Opvang bij calamiteiten

Zoals eerder aangegeven zijn er geen afspraken met organisaties over opvang bij calamiteiten.

Opvang en verplaatsing van dieren heeft wel een duidelijke plek binnen de crisisorganisatie. De afgelopen jaren zijn bij enkele grote duinbranden uit voorzorg dieren geëvacueerd. Dieren zijn tijdelijk opgevangen op een gemeentewerf, of zijn bij particulieren ondergebracht. Wanneer nodig wordt de dierenambulance ingeschakeld.

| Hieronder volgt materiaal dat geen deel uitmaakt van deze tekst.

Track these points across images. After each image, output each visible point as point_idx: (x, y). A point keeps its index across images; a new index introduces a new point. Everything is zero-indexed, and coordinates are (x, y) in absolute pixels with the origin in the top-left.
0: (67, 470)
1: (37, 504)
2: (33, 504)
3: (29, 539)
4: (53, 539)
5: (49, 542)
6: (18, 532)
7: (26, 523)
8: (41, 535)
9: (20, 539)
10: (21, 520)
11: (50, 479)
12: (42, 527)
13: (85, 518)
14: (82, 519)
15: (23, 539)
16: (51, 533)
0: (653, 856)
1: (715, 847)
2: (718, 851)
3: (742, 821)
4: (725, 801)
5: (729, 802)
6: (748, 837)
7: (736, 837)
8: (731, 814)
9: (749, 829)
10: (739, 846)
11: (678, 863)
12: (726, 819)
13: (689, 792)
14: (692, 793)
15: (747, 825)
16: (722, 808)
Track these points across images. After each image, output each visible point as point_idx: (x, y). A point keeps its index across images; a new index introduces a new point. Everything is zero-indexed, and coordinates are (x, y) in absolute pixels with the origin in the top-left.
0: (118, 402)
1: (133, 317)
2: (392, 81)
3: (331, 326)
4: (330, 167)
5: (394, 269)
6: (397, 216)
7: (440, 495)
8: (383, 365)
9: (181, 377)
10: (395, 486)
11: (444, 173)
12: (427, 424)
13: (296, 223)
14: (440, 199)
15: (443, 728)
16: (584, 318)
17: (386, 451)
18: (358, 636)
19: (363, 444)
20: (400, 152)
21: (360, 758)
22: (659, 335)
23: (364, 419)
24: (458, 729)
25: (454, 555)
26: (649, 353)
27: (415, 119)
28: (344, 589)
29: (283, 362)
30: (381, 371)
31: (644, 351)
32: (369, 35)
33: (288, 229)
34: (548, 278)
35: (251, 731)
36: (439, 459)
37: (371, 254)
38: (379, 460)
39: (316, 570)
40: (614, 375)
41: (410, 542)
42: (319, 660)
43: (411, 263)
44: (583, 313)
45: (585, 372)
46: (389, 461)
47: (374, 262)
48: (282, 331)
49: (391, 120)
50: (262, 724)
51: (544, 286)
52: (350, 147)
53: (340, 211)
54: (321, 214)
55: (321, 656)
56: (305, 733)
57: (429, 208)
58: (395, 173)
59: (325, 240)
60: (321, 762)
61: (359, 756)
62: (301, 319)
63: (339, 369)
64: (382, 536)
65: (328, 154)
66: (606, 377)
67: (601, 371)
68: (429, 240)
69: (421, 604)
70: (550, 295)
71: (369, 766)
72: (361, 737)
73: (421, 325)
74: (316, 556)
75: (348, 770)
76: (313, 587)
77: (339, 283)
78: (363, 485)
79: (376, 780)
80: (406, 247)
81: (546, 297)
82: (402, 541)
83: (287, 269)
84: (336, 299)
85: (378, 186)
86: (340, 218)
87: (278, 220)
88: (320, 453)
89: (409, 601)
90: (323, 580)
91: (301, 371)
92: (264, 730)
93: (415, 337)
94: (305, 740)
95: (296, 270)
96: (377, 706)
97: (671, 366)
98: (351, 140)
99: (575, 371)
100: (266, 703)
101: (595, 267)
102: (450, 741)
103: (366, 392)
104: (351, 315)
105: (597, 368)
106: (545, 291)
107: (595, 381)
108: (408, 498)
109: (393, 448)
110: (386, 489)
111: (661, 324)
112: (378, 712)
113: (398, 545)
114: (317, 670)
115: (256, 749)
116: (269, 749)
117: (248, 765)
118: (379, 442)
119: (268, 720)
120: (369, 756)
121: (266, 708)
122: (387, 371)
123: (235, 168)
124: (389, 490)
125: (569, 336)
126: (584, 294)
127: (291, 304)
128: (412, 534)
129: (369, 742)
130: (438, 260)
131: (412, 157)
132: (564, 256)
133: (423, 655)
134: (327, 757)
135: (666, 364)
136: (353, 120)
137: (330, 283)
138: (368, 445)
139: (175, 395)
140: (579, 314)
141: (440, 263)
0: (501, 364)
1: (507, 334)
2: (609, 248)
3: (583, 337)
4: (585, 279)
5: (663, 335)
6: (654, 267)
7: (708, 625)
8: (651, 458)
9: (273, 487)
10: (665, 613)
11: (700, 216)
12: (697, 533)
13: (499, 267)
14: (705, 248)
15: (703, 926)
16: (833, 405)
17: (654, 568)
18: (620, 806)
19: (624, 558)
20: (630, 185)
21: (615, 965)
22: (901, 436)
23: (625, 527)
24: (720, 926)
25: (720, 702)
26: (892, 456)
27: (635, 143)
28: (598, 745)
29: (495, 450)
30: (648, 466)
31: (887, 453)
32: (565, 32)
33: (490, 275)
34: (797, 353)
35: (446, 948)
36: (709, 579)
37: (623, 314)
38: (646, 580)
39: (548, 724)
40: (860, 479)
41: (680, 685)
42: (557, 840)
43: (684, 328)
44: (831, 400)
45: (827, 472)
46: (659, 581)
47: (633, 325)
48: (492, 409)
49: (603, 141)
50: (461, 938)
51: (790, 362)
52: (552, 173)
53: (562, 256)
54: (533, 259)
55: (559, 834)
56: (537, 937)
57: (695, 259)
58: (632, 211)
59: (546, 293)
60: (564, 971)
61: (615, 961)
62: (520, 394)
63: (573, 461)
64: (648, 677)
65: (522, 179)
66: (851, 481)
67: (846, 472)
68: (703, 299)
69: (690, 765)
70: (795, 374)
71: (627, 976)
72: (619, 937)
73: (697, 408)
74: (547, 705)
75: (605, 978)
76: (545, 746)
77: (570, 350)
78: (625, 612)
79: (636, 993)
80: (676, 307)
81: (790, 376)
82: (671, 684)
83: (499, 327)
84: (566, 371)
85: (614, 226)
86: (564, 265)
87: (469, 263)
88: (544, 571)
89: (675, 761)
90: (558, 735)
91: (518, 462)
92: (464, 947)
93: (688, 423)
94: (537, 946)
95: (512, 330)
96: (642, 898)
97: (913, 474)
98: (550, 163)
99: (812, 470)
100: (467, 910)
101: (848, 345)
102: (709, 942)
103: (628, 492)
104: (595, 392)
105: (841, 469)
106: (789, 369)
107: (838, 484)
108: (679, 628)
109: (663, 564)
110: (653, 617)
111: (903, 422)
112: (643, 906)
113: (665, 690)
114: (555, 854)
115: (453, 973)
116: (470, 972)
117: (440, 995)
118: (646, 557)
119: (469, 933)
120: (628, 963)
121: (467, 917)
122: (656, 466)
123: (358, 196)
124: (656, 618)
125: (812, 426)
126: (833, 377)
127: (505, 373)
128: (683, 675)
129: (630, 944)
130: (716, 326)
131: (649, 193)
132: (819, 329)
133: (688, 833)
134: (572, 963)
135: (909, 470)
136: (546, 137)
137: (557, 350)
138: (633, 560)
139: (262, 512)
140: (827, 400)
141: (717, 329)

Financieel overzicht dierenopvang

In 2013 zijn door de gemeente Bergen de volgende subsidies toegekend in verband met dierenopvang:

- Stichting Dierentehuis Alkmaar : € 10.935,- - Stichting Dierenambulance : € 4.535,- - Stichting Knaagdierencentrum Heiloo : € 2.554,- - Stichting Vogelopvang de Strandloper : € 5.000,-

Totaal: € 23.024,-

9

(10)

3.2 Evenementen met dieren

Jaarlijks geven enkele circussen een voorstelling in de gemeente. Het is niet bekend hoeveel van deze circussen acts hebben met (wilde) dieren.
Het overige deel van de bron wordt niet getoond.